## [What to do]
Reproduce the records below word for word, from the line containing "In the photograph that follows you will find a pressure" through the end of the records, both ends included. Leave the pictures out.

** Data extract follows **

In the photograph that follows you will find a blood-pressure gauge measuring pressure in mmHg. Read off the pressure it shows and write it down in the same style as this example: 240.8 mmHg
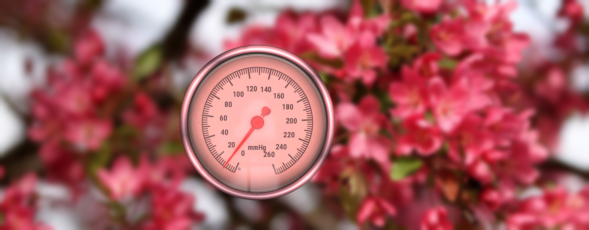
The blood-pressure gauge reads 10 mmHg
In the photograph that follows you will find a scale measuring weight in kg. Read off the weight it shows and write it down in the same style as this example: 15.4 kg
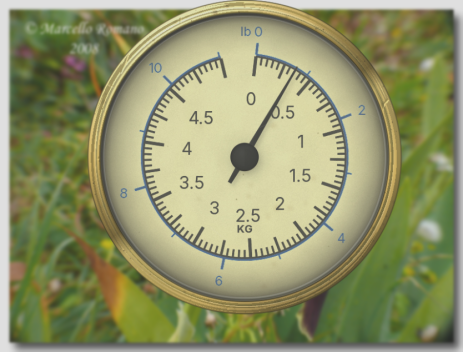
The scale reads 0.35 kg
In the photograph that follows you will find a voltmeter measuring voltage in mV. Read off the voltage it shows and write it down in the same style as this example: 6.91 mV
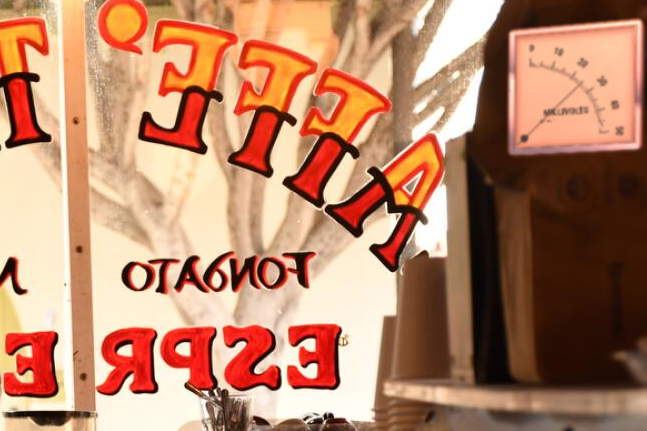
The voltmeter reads 25 mV
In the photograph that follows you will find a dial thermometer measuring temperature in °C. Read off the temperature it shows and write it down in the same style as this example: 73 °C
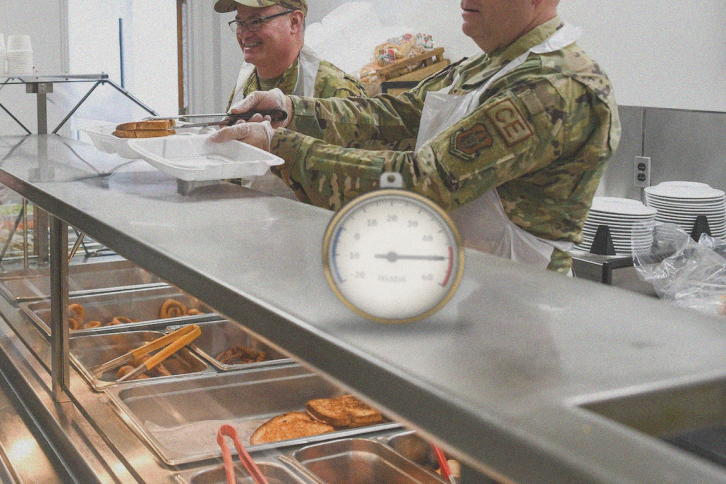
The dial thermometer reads 50 °C
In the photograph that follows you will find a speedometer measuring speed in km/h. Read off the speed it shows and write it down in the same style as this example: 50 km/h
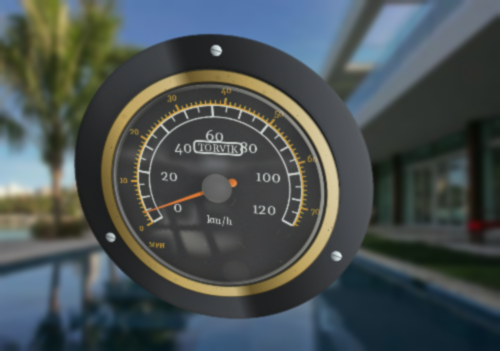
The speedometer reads 5 km/h
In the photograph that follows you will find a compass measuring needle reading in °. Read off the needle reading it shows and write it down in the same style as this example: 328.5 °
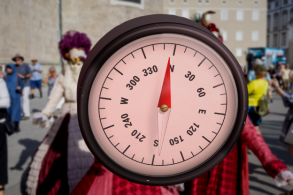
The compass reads 355 °
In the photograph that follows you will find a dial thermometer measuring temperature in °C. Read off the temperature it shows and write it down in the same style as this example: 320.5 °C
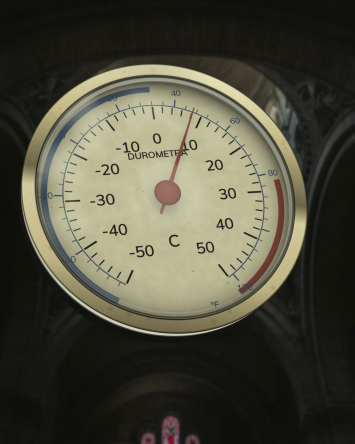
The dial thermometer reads 8 °C
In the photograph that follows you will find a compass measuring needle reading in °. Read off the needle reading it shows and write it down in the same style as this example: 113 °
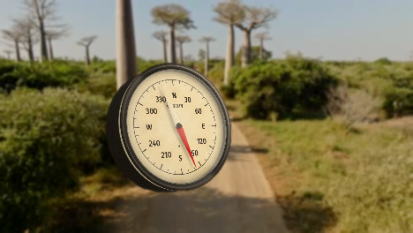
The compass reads 160 °
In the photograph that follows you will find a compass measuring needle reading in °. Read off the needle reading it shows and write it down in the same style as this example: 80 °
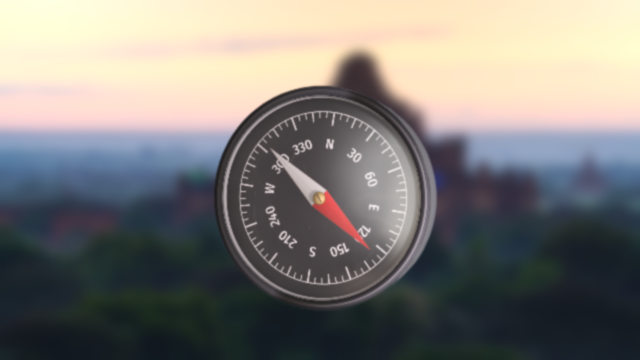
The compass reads 125 °
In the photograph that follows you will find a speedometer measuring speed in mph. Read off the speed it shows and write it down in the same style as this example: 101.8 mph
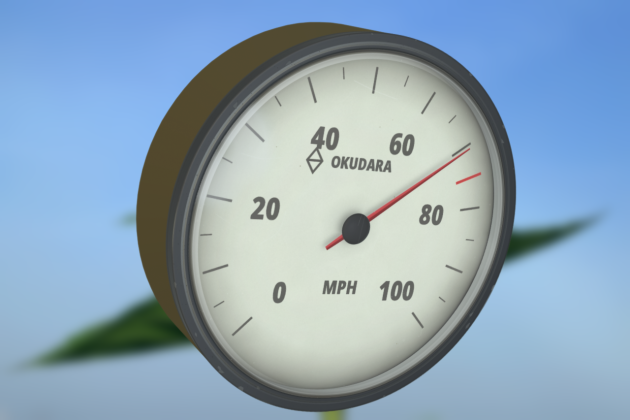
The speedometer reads 70 mph
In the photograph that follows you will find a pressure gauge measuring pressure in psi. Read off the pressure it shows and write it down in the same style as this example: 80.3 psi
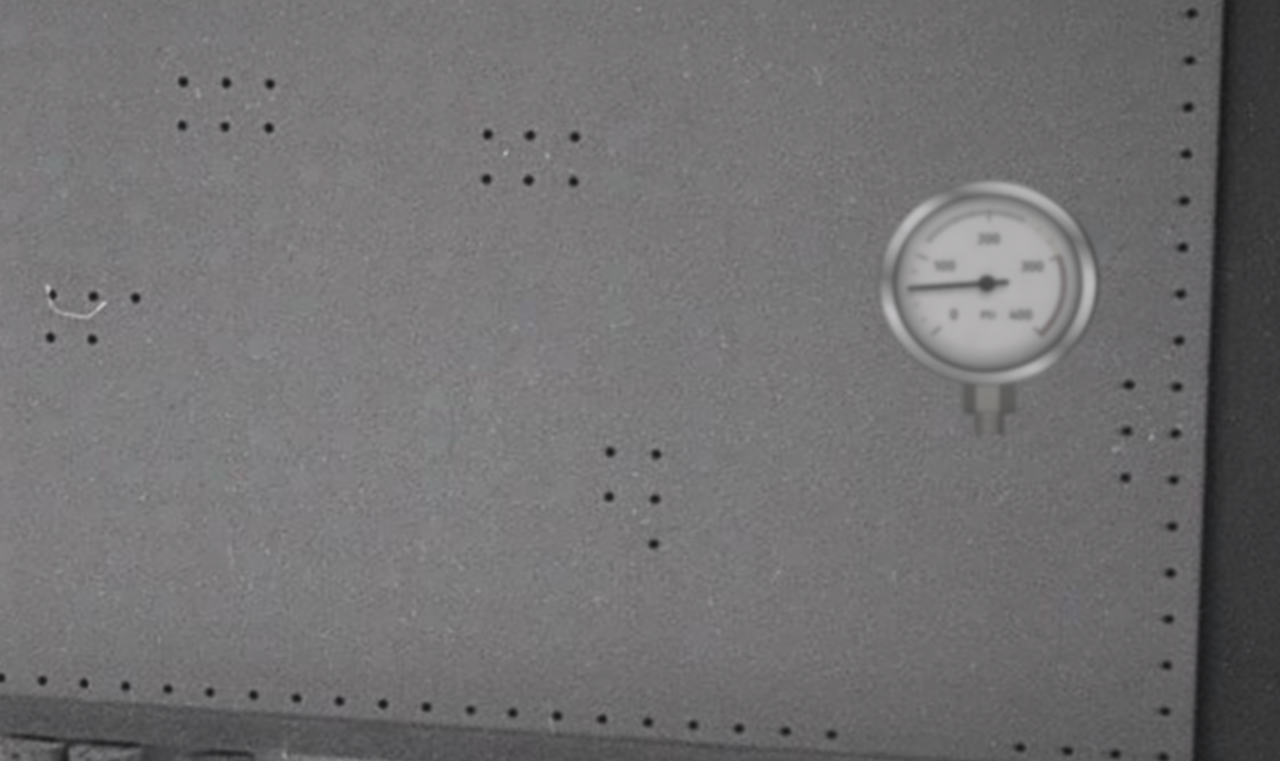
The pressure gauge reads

** End of Data extract **

## [Answer for this exercise]
In the photograph that follows you will find a pressure gauge measuring pressure in psi. Read off the pressure it shows and write it down in the same style as this example: 80.3 psi
The pressure gauge reads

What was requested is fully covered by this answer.